■ Problem to solve
The records that follow must be repeated exactly, except for their pictures.

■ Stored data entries
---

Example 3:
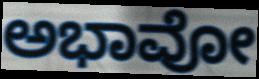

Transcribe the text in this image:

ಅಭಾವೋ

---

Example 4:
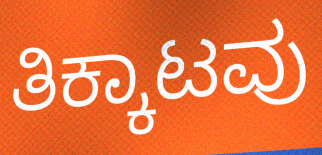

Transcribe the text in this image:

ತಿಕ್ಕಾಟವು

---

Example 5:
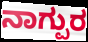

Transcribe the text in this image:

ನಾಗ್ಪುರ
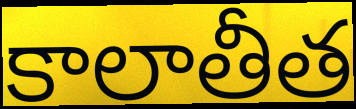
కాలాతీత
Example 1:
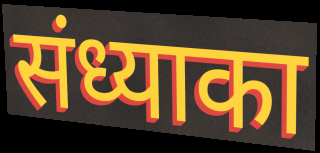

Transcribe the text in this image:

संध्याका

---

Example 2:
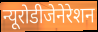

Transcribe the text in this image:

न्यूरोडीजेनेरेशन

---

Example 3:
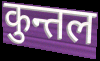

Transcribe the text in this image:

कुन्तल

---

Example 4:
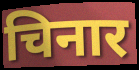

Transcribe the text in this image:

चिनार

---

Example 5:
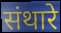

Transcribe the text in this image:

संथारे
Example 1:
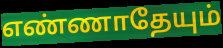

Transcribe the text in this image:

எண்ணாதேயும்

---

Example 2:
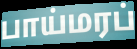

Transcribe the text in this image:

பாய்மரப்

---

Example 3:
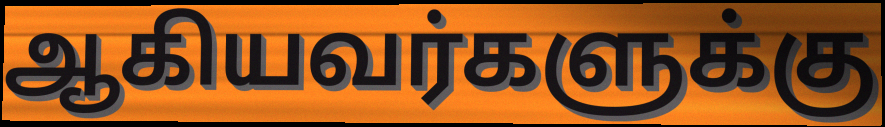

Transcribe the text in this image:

■ Task output
---

Example 3:

Transcribe the text in this image:

ಅಭಾವೋ

---

Example 4:

Transcribe the text in this image:

ತಿಕ್ಕಾಟವು

---

Example 5:

Transcribe the text in this image:

ನಾಗ್ಪುರ
కాలాతీత
Example 1:

Transcribe the text in this image:

संध्याका

---

Example 2:

Transcribe the text in this image:

न्यूरोडीजेनेरेशन

---

Example 3:

Transcribe the text in this image:

कुन्तल

---

Example 4:

Transcribe the text in this image:

चिनार

---

Example 5:

Transcribe the text in this image:

संथारे
Example 1:

Transcribe the text in this image:

எண்ணாதேயும்

---

Example 2:

Transcribe the text in this image:

பாய்மரப்

---

Example 3:

Transcribe the text in this image:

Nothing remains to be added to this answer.